The California Youth Authority, which is responsible for 4,600
juvenile offenders, came under fire recently from state-funded
experts who said authorities overuse Mace, drugs, physical restraints
and wire-mesh cages on misbehaving youths while ignoring or delaying
mental or physical health treatment.
Last month, Deon Whitfield, 17, and Durrell Tadon Feaster,
18, used bed sheets to hang themselves in their cells at a juvenile
prison in Ione. Their parents have accused officials of providing
inadequate mental health care.
In what Romero called "a Super Bowl horror," 60-year-old
Ronald Herrera pulled the dialysis shunt from his arm and bled
to death Jan. 25 in his cell at Corcoran State Prison. The
Los Angeles Times quoted unidentified prison officials as saying
guards were busy watching the game and ignored his cries for
help. No one has been charged.
It was only the latest in bizarre allegations at Corcoran,
where eight guards accused of staging gladiator-style fights
among inmates were acquitted of civil rights violations in 2000.

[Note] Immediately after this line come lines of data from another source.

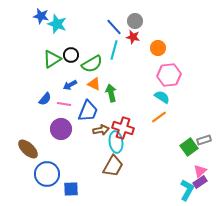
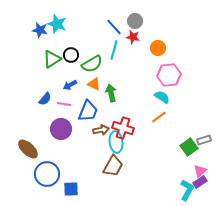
blue star: moved 1 px left, 14 px down
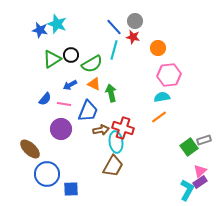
cyan semicircle: rotated 42 degrees counterclockwise
brown ellipse: moved 2 px right
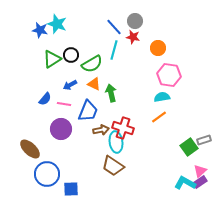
pink hexagon: rotated 15 degrees clockwise
brown trapezoid: rotated 95 degrees clockwise
cyan L-shape: moved 2 px left, 7 px up; rotated 90 degrees counterclockwise
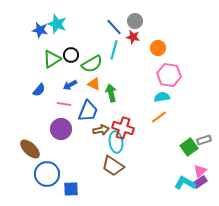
blue semicircle: moved 6 px left, 9 px up
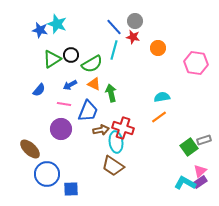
pink hexagon: moved 27 px right, 12 px up
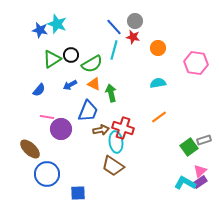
cyan semicircle: moved 4 px left, 14 px up
pink line: moved 17 px left, 13 px down
blue square: moved 7 px right, 4 px down
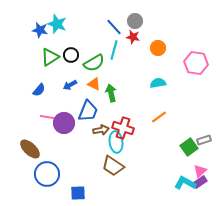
green triangle: moved 2 px left, 2 px up
green semicircle: moved 2 px right, 1 px up
purple circle: moved 3 px right, 6 px up
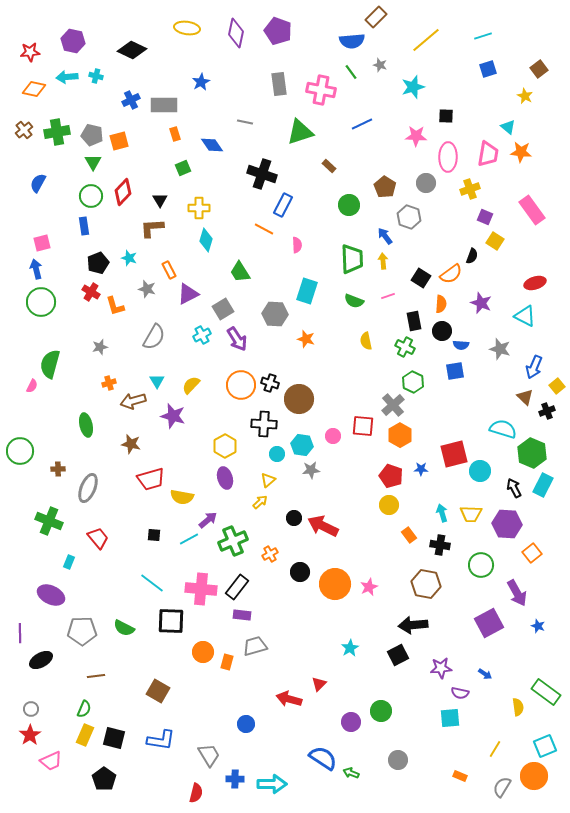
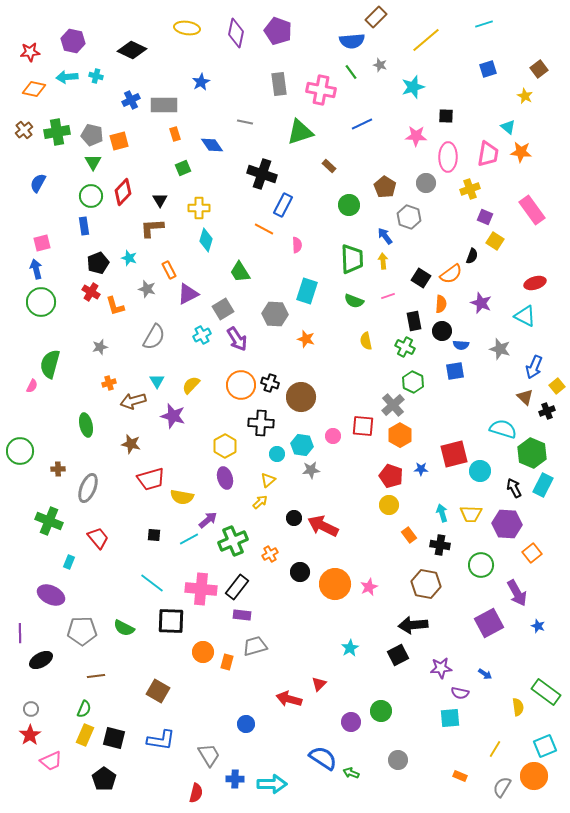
cyan line at (483, 36): moved 1 px right, 12 px up
brown circle at (299, 399): moved 2 px right, 2 px up
black cross at (264, 424): moved 3 px left, 1 px up
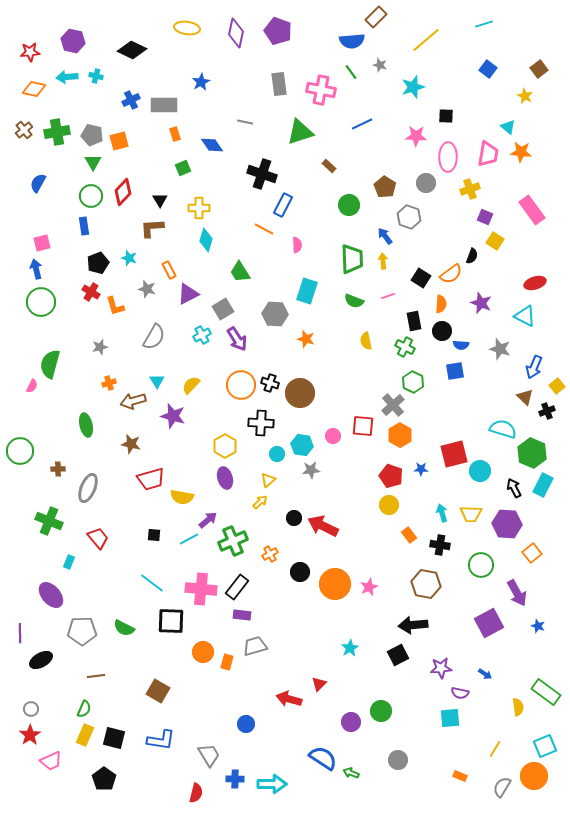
blue square at (488, 69): rotated 36 degrees counterclockwise
brown circle at (301, 397): moved 1 px left, 4 px up
purple ellipse at (51, 595): rotated 24 degrees clockwise
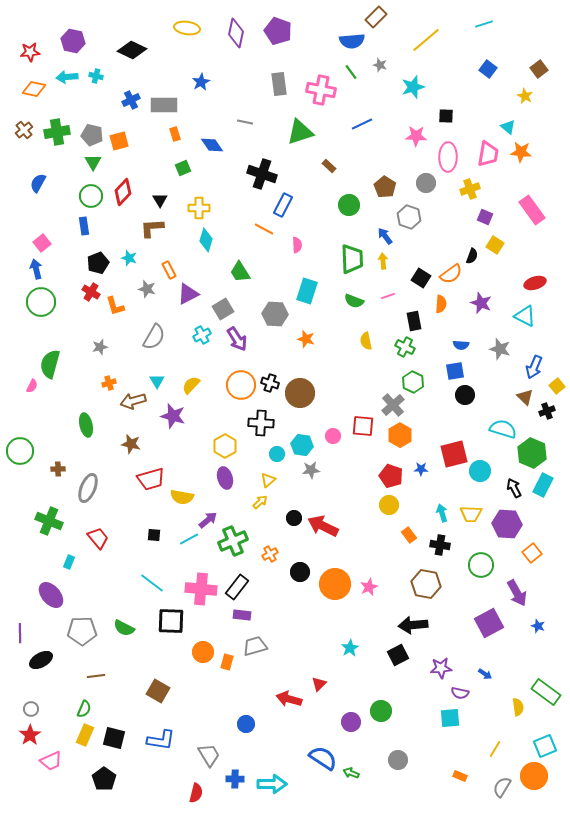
yellow square at (495, 241): moved 4 px down
pink square at (42, 243): rotated 24 degrees counterclockwise
black circle at (442, 331): moved 23 px right, 64 px down
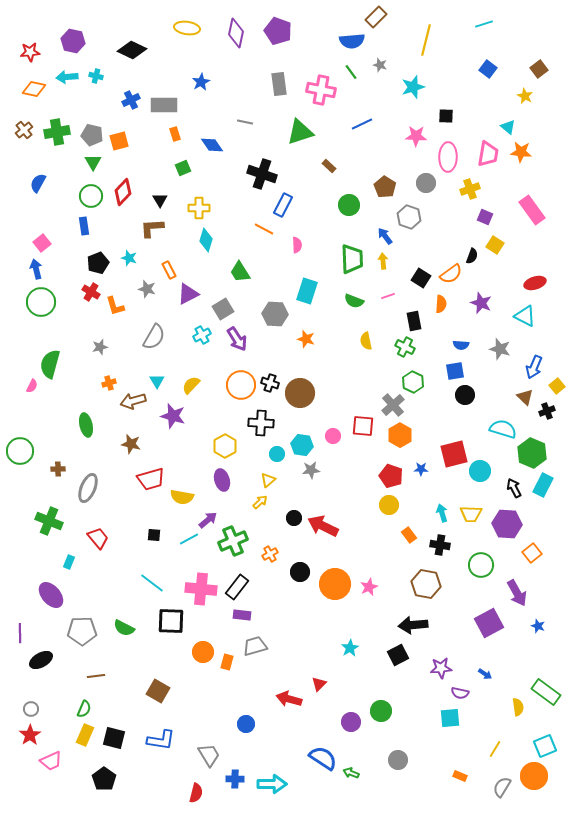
yellow line at (426, 40): rotated 36 degrees counterclockwise
purple ellipse at (225, 478): moved 3 px left, 2 px down
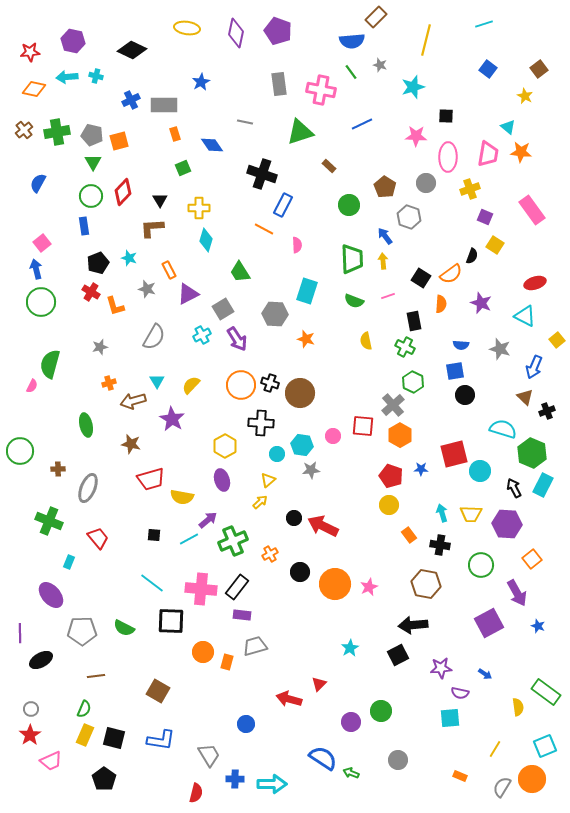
yellow square at (557, 386): moved 46 px up
purple star at (173, 416): moved 1 px left, 3 px down; rotated 15 degrees clockwise
orange square at (532, 553): moved 6 px down
orange circle at (534, 776): moved 2 px left, 3 px down
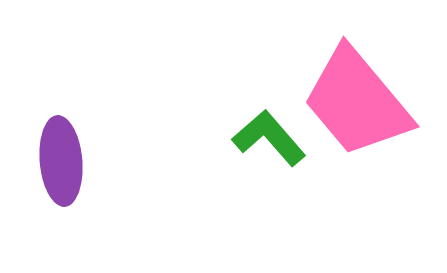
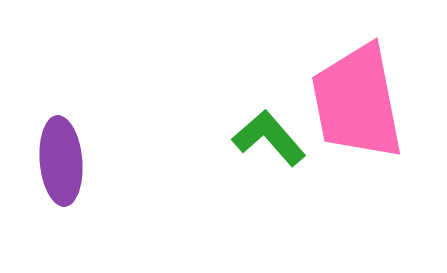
pink trapezoid: rotated 29 degrees clockwise
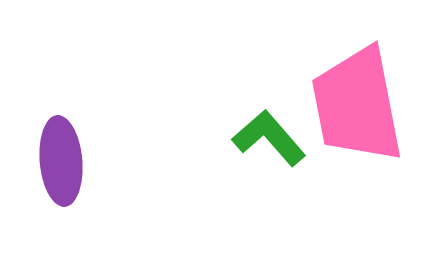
pink trapezoid: moved 3 px down
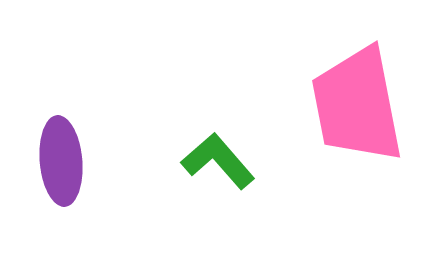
green L-shape: moved 51 px left, 23 px down
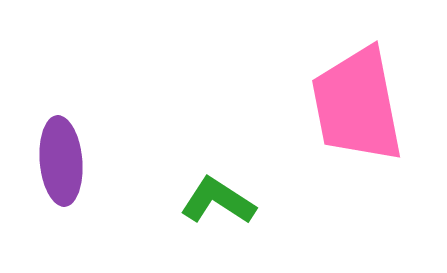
green L-shape: moved 40 px down; rotated 16 degrees counterclockwise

Last fall, jurors rejected a lawsuit by an 118-pound inmate
who said he was repeatedly raped after guards intentionally housed
him with a 220-pound aggressor known as the "Booty Bandit."
The guards were acquitted of criminal charges as well.
In a confidential report obtained by The Associated Press,
state investigators said guards at Salinas Valley State Prison
formed a gang-like organization, called the Green Wall, to intimidate
inmates and fellow employees, and even devised gang-style hand
signals and codes.
Former internal affairs officer Donald J. Vodicka, a hulking
man with a shaved head, was so frightened after he blew the whistle
on the Green Wall that he wore a bulletproof vest and repeatedly
burst into tears while testifying at a Senate hearing.
Schwarzenegger has readily acknowledged the failures. Last
week, he asked a federal prosecutor to probe the Folsom riot;
ended the youth authority's use of wire-mesh cages; and admitted
his mistake in seeking to merge the watchdog inspector general
into the very prison agency it is supposed to oversee.
Pledges of reform have echoed every few years, but even Schwarzenegger's
political opponents believe things might be different this time.
The problem is too huge - and too costly - to ignore, said
Frank Zimring, a law professor at the University of California
at Berkeley who has studied California prisons for 20 years.
An adult system that held 24,000 inmates two decades ago has
grown sevenfold with a budget of more than $5 billion - and still
overspent by $500 million last year. Since 1999, the department
has overspent by nearly $1.6 billion, an AP analysis found, much
of it going for guard overtime and sick leave.
In a possible sign of his independence, the governor has refused
political contributions from the powerful guards union, which
received a contract in 2001 that gave officers a 37 percent raise
over five years and the chance to make more than $100,000 a year
with overtime.
If Schwarzenegger does not follow through, court oversight
will, said Donald Spector, director of the Prison Law Office,
a nonprofit group that provides legal services to inmates. The
Pelican Bay prison is already under federal monitoring, and Spector
and some legislators said California's system is just a court
order away from a federal takeover.
"It's just one unconstitutional practice after the next,"
Spector said. "It's so big, it's nearly impossible to manage."